Collected data entries:
============

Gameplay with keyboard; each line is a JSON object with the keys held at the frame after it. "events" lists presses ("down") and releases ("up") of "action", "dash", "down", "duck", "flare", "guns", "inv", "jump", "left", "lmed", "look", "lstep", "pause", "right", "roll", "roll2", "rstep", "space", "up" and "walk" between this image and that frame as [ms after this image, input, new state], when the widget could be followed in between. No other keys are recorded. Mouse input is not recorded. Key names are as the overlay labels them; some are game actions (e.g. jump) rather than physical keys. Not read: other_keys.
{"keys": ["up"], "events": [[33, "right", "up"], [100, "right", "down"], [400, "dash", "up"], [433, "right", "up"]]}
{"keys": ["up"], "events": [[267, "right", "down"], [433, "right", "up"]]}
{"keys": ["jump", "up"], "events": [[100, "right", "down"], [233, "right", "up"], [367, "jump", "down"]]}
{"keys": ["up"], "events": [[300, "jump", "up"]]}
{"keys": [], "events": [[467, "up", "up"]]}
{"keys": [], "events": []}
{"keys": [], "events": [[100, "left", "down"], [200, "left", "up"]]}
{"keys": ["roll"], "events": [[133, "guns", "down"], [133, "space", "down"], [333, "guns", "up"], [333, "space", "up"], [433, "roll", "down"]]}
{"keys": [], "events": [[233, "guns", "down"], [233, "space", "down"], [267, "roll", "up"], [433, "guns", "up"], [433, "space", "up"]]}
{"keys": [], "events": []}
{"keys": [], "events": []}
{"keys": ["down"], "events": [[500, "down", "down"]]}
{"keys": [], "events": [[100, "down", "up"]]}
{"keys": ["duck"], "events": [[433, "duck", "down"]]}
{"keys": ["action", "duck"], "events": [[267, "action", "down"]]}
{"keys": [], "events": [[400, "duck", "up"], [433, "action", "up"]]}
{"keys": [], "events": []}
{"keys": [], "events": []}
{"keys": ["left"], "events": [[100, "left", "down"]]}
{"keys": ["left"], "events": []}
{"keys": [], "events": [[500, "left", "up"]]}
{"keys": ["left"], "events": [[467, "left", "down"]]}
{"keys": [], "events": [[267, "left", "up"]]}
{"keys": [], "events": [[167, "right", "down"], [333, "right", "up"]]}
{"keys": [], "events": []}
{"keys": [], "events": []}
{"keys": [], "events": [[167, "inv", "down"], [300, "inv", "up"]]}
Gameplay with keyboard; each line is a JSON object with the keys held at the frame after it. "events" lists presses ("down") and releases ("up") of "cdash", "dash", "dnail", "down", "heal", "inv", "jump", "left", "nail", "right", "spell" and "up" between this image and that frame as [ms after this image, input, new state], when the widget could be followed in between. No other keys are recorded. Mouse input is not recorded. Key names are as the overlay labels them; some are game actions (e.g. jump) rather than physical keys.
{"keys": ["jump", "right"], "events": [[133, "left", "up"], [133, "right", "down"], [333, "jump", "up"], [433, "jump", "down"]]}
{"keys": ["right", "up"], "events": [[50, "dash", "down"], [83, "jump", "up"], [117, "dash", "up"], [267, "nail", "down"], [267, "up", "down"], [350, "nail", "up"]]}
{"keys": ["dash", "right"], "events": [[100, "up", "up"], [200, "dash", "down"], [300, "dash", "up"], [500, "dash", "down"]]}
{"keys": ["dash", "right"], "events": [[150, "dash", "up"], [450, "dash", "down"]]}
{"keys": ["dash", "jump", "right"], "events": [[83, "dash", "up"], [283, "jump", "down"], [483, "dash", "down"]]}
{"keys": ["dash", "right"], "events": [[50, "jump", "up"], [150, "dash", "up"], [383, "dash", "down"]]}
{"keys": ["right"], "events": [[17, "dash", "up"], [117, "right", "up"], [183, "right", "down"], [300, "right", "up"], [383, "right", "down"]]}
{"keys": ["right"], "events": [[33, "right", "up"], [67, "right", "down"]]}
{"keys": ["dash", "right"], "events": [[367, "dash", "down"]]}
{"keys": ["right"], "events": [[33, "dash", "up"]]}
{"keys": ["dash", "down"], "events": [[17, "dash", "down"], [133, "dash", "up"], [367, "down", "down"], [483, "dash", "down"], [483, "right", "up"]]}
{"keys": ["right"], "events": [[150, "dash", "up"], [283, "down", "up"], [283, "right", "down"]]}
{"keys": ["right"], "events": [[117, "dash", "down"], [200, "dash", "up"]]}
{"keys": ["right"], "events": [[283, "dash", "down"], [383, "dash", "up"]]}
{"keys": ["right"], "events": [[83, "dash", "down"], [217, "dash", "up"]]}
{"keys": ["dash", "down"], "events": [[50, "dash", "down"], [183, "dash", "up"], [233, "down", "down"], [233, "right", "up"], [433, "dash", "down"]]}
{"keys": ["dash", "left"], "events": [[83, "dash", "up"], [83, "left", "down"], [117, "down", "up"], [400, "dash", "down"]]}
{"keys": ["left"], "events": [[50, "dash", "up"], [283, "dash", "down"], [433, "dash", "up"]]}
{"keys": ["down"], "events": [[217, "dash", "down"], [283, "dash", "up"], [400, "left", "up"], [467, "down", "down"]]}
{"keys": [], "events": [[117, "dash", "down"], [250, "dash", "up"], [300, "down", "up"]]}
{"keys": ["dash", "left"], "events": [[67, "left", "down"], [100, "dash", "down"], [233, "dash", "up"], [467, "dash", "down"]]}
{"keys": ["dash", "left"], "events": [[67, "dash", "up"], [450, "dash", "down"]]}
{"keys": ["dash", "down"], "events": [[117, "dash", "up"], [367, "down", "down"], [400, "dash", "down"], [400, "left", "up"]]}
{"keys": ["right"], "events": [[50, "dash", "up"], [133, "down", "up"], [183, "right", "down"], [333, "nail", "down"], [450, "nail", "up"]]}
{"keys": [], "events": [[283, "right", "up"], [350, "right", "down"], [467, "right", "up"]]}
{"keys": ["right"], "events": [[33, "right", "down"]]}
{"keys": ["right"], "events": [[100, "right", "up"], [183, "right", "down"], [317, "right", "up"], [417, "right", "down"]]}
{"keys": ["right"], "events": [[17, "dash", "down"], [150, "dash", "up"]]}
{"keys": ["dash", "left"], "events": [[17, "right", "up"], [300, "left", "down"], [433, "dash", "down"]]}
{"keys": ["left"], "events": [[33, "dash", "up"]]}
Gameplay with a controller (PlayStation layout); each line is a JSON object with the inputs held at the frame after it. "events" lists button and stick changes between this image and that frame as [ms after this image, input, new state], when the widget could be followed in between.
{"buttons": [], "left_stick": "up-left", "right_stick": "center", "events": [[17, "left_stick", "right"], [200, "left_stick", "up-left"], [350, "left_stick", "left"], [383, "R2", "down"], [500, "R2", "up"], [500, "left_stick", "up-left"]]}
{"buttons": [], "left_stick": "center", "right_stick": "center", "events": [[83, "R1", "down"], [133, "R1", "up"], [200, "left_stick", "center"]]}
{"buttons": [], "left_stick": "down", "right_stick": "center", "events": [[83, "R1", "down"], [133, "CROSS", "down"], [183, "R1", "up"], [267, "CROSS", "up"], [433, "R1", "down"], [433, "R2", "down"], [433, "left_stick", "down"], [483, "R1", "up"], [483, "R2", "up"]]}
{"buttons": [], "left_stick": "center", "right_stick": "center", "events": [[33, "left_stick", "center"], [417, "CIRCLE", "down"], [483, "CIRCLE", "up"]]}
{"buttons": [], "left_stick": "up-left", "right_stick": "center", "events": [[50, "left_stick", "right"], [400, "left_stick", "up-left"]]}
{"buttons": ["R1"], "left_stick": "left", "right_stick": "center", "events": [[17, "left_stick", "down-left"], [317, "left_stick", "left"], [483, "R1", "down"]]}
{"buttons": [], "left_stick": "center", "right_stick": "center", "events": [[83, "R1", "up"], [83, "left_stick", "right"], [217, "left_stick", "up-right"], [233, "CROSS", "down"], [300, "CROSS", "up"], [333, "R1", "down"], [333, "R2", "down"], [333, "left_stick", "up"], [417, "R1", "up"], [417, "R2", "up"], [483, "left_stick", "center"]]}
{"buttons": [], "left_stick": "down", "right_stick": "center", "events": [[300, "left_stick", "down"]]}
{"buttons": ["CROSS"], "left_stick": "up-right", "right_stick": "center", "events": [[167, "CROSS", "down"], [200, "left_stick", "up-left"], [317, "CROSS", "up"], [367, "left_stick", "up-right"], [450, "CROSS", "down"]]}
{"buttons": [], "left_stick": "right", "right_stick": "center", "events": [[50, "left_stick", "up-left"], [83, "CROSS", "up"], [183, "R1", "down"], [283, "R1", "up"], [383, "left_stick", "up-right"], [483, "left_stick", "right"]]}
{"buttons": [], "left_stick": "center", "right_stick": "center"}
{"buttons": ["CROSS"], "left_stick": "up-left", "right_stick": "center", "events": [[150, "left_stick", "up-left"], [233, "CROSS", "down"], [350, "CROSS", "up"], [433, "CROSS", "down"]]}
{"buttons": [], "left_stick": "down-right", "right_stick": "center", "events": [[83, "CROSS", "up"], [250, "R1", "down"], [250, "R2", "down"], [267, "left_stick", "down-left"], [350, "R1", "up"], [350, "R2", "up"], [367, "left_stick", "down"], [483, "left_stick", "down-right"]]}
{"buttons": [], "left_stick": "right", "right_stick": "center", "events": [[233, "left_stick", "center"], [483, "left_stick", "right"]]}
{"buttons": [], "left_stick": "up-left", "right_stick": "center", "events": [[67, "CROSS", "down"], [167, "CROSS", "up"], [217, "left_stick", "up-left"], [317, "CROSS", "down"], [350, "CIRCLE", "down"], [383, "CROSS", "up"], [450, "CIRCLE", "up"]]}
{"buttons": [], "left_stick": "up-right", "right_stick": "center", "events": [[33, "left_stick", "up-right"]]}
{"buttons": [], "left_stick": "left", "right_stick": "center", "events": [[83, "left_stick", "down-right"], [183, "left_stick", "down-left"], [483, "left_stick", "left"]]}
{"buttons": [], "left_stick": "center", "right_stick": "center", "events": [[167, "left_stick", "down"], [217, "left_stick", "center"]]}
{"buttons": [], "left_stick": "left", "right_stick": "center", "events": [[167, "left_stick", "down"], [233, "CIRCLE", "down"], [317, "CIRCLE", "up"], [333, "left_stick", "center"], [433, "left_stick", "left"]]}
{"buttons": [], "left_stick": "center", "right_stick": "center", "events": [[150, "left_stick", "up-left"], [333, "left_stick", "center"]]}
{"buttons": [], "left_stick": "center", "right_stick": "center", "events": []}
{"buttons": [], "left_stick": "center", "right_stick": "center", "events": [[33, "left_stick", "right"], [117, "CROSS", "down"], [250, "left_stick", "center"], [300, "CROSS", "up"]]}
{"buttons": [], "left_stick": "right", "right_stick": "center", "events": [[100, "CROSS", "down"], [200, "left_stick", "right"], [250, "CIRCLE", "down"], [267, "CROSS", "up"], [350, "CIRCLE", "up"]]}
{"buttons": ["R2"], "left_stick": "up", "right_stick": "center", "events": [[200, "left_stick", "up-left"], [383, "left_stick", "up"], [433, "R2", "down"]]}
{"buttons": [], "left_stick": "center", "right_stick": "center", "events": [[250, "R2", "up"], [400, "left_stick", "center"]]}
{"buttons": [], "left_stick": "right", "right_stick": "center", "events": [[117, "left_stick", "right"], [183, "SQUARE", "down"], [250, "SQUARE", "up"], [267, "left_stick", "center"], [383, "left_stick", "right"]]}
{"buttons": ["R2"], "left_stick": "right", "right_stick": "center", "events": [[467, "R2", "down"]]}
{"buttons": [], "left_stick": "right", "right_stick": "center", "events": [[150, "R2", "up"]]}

============

WHAT THE EXERCISE ASKS:
The lines above that hold the string "held" are to be located and copied.

SOLUTION BELOW:
Gameplay with keyboard; each line is a JSON object with the keys held at the frame after it. "events" lists presses ("down") and releases ("up") of "action", "dash", "down", "duck", "flare", "guns", "inv", "jump", "left", "lmed", "look", "lstep", "pause", "right", "roll", "roll2", "rstep", "space", "up" and "walk" between this image and that frame as [ms after this image, input, new state], when the widget could be followed in between. No other keys are recorded. Mouse input is not recorded. Key names are as the overlay labels them; some are game actions (e.g. jump) rather than physical keys. Not read: other_keys.
Gameplay with keyboard; each line is a JSON object with the keys held at the frame after it. "events" lists presses ("down") and releases ("up") of "cdash", "dash", "dnail", "down", "heal", "inv", "jump", "left", "nail", "right", "spell" and "up" between this image and that frame as [ms after this image, input, new state], when the widget could be followed in between. No other keys are recorded. Mouse input is not recorded. Key names are as the overlay labels them; some are game actions (e.g. jump) rather than physical keys.
Gameplay with a controller (PlayStation layout); each line is a JSON object with the inputs held at the frame after it. "events" lists button and stick changes between this image and that frame as [ms after this image, input, new state], when the widget could be followed in between.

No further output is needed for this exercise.